El invierno no es excusa para comer más y menos sano

Con el frío, algunos hábitos alimenticios se modifican y las ganas de ir al gimnasio o de salir a correr se evaporan. Sin embargo, mantener una alimentación saludable sí es posible, para eso la nutricionista de Edenred Alejandra Orellana, nos da prácticos consejos.

En invierno las ganas de comer alimentos calóricos, generalmente con altos índices de grasa y/o carbohidratos como chocolates, pasteles, o incluso cosas saladas como pizzas, comida chatarra aumenta de forma considerable, pero dejarse tentar puede costar caro.

Es por esto que la nutricionista de Edenred Alejandra Orellana, le da prácticos tips y le recuerda que en esta época es un mito que el cuerpo necesita más calorías.

1).- Tomar una sopa de entrada: es un rico plato típico de invierno, contiene pocas calorías, te hidrata y provoca saciedad. De preferencia consume sopas naturales de verduras, por ejemplo de tomate, zanahoria, cebollas por ejemplo.

2).- Cuidado con lo que comes: no confunda el frío, con necesitar más energía proveniente de los alimentos. En invierno nuestro metabolismo funciona de la misma manera que en verano, por lo que un exceso de alimentos ricos en calorías sólo te hará subir de peso.

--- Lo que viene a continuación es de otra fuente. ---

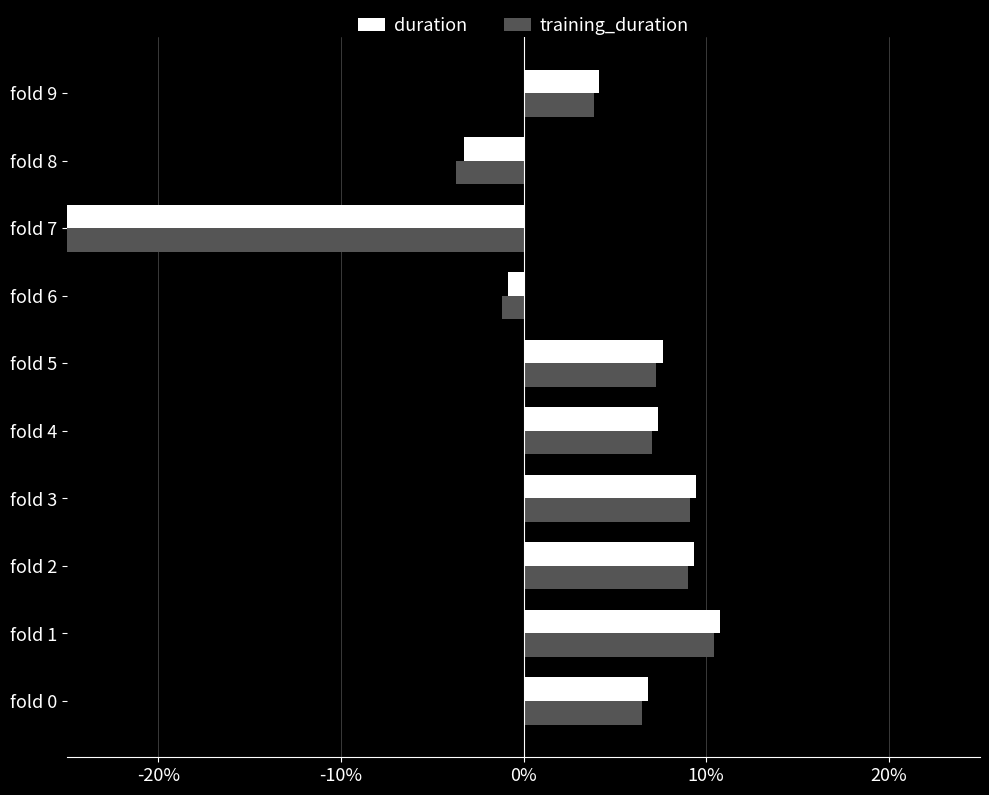

How many positive values does the training_duration series have?

7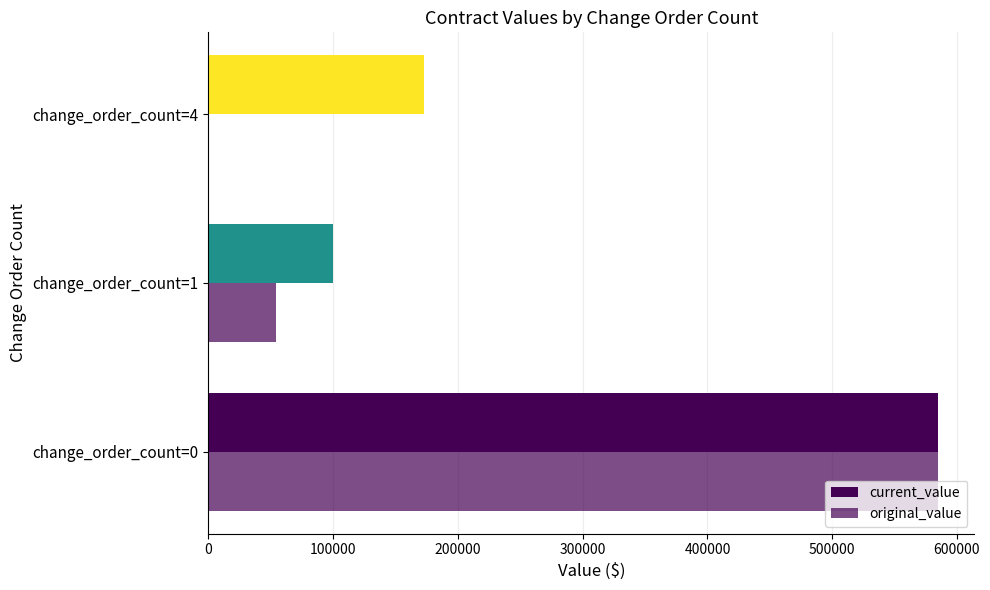

How many values in original_value are above zero?

2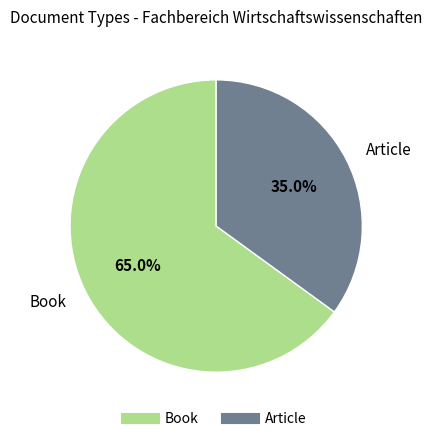

What portion of the pie excludes Book?

35.0%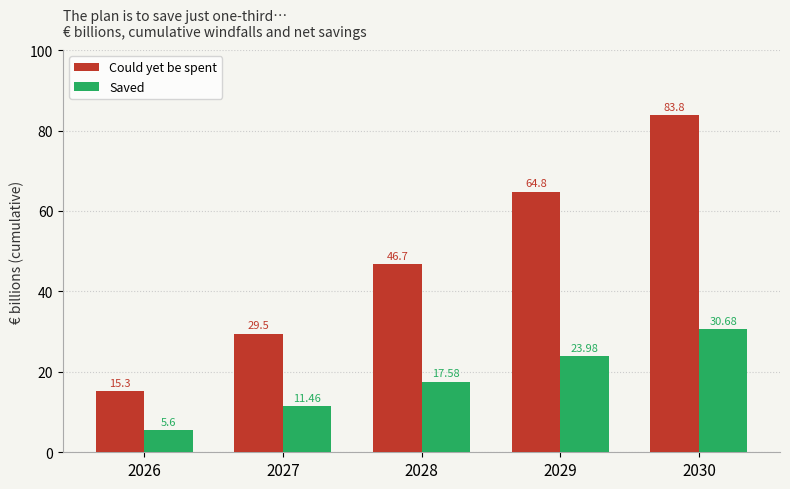

What is the value of the Could yet be spent bar at the 3rd from the left?

46.7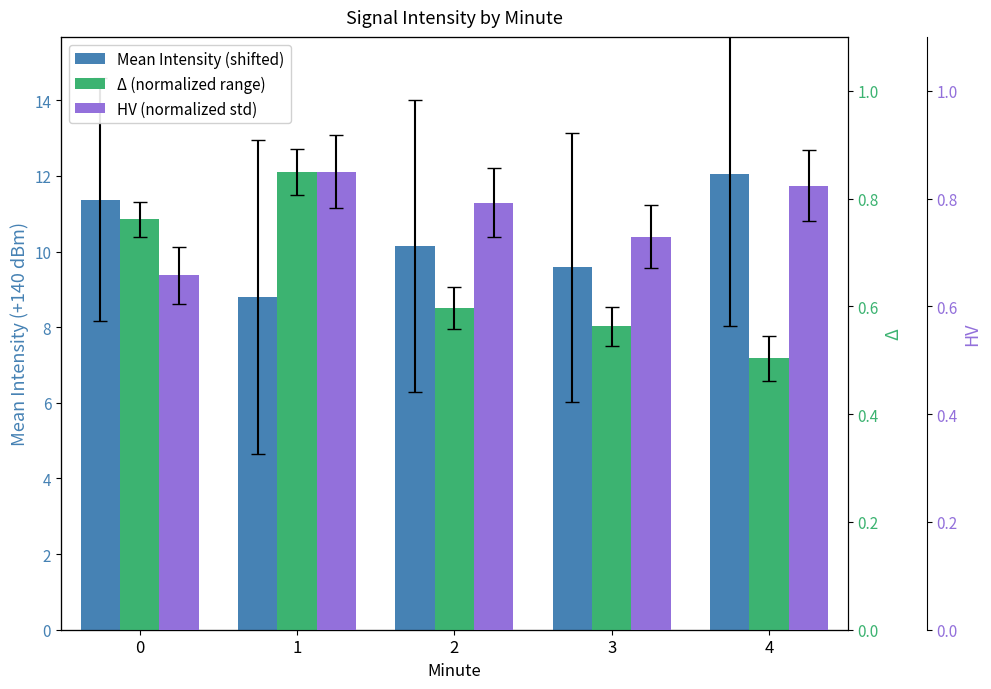

At how many categories does at least one series exceed 2?

5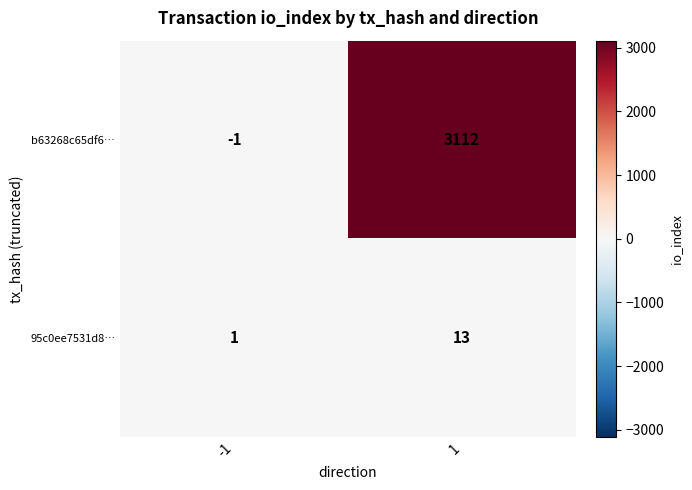

Which series has the widest spread of values?

b63268c65df6…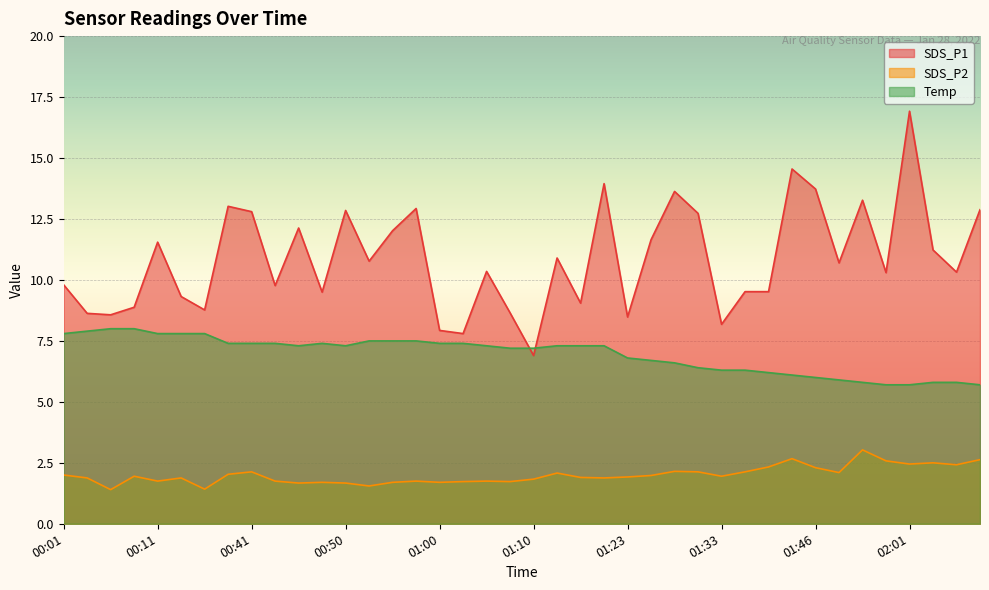

Is it true that Temp equals 3.4 at 00:43?

False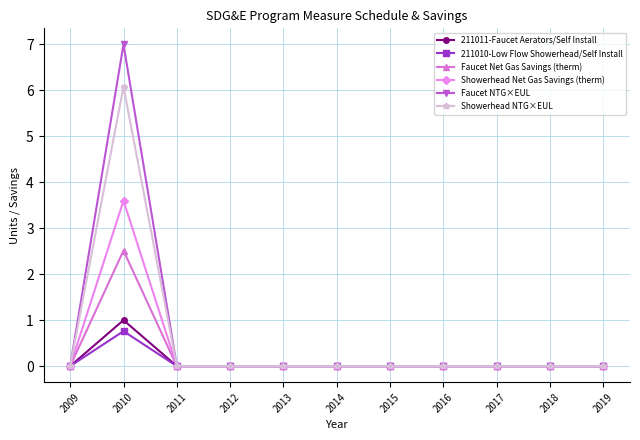

Which series has the widest spread of values?

Faucet NTG×EUL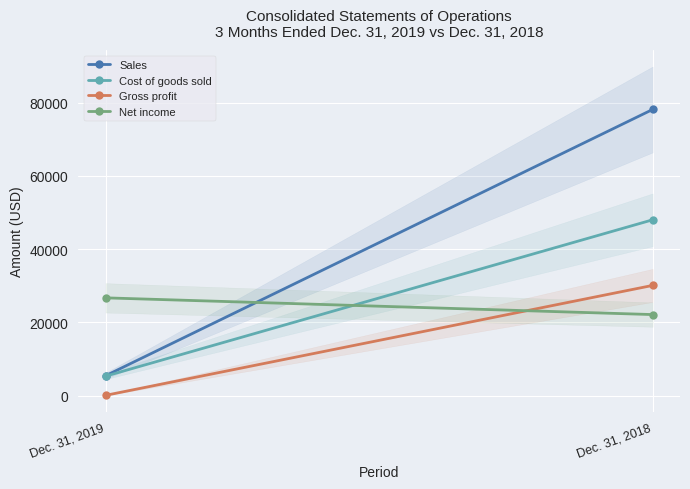

What is the approximate value of Cost of goods sold at Dec. 31, 2018, to the nearest 10?

48010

3).- No decir adiós a las verduras: la especialista sostiene que “debemos recordar que las verduras existen y, a pesar de que las ensaladas frías se alejan de la mesa, ésta no es la única forma de incorporarlas a la dieta. Podemos preparar verduras asadas, al vapor, en budines o ensaladas calientes”.

3).- Hora de un café: el café es muy popular en el invierno por su olor, sabor y por producir un efecto estimulante o de alerta, consecuencia de la cafeína. Consuma café de forma moderada y endulzantes naturales como: estevia o sucralosa, los cuales adicionan dulzor sin calorías.

4).- Sopaipillas: nuestra peor enemiga: no pueden estar ajenas en nuestra mesa durante los fríos días de invierno, pero antes de “tentarse”, la nutricionista de Edenred nos advierte lo siguiente, “el aceite de fritura es inestable al calor, deteriorándose y generando compuestos tóxicos para la salud, aumentando el riesgo de enfermedades degenerativas y cáncer”.

Agrega que “una sopaipilla contiene 238 Kcal y 10,4 gr de grasa, por lo que claramente comerlas en exceso aumenta el colesterol malo en la sangre”.